Daniel Kokotajlo 29 Apr 2021 13:02 UTC
LW: 2 AF: 2
0
AF
Part of my idea for this post was to go over different versions of the lottery ticket hypothesis, as well, and examine which ones imply something like this. However, this post is long enough as it is.
I’d love to see you do this!
Re: The Treacherous Turn argument: What do you think of the following spitball objections:
(a) Maybe the deceptive ticket that makes T’ work is indeed there from the beginning, but maybe it’s outnumbered by ‘benign’ tickets, so that the overall behavior of the network is benign. This is an argument against premise 4, the idea being that even though the deceptive ticket scores just as well as the rest, it still loses out because it is outnumbered.
(b) Maybe the deceptive ticket that makes T’ work is not deceptive from the beginning, but rather is made so by the training process T’. If instead you just give it T, it does not exhibit malign off-T behavior. (Analogy: Maybe I can take you and brainwash you so that you flip out and murder people when a certain codeword reaches your ear, and moreover otherwise act completely normally so that you’d react exactly the same way to everything in your life so far as you in fact have. If so, then the “ticket” that makes this possible is already present inside you, even now as you read these words! But the ‘ticket’ is just you. And you won’t actually flip out and murder people if the codeword reaches your ear, because you haven’t in fact been brainwashed.)
What links here?
- Daniel Kokotajlo's comment on Parsing Abram on Gradations of Inner Alignment Obstacles by Alex Flint (4 May 2021 19:57 UTC; 5 points)
- abramdemski 30 Apr 2021 15:20 UTC
  LW: 4 AF: 4
  0
  AF Parent
  (a) Maybe the deceptive ticket that makes T’ work is indeed there from the beginning, but maybe it’s outnumbered by ‘benign’ tickets, so that the overall behavior of the network is benign. This is an argument against premise 4, the idea being that even though the deceptive ticket scores just as well as the rest, it still loses out because it is outnumbered.

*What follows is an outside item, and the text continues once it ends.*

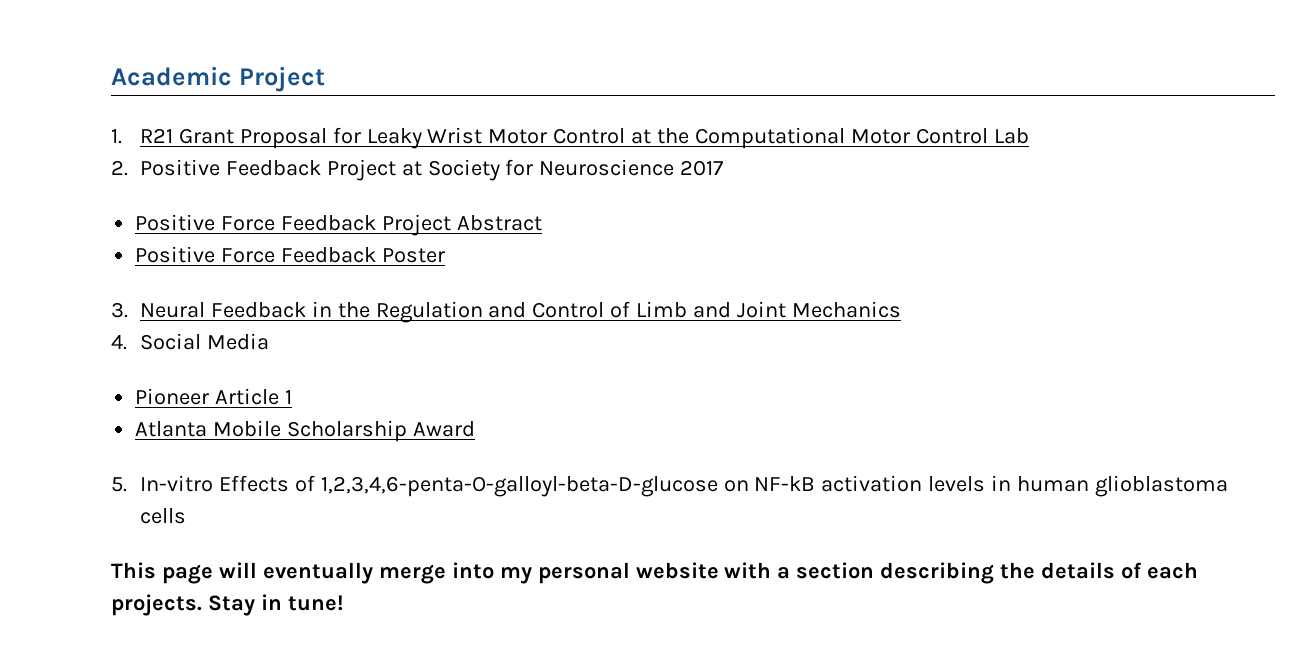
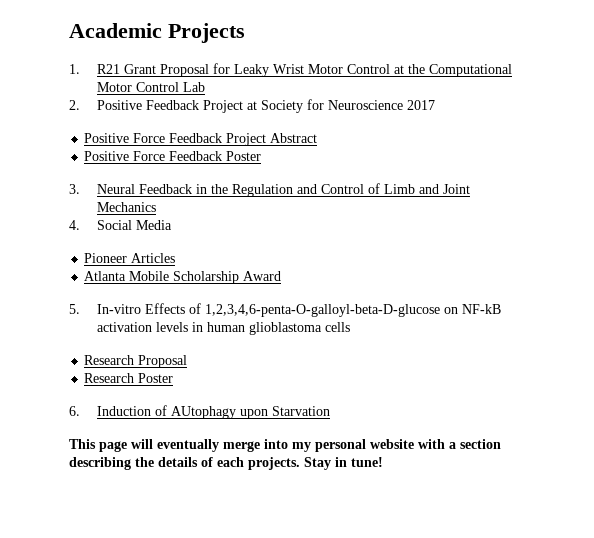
[238,66,325,92] Project -> [168,23,245,43] Projects
[215,388,293,405] Article 1 -> [131,253,176,263] Articles
(186, 516) none -> [84,355,188,368] [84,373,174,383] [69,405,330,419] // Research Proposal // Research Poster // 6. Induction of AUtophagy upon Starvation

  My overall claim is that attractor-basin type arguments need to address the base case. This seems like a potentially fine way to address the base-case, if the math works out for whatever specific attractor-basin argument. If we’re trying to avoid deception via methods which can steer away from deception if we assume there’s not yet any deception, then we’re in trouble; the technique’s assumptions are violated.
  (b) Maybe the deceptive ticket that makes T’ work is not deceptive from the beginning, but rather is made so by the training process T’.
  Right, this seems in line with the original lottery ticket hypothesis, and would alleviate the concern. It doesn’t seem as consistent with the tangent space hypothesis, though.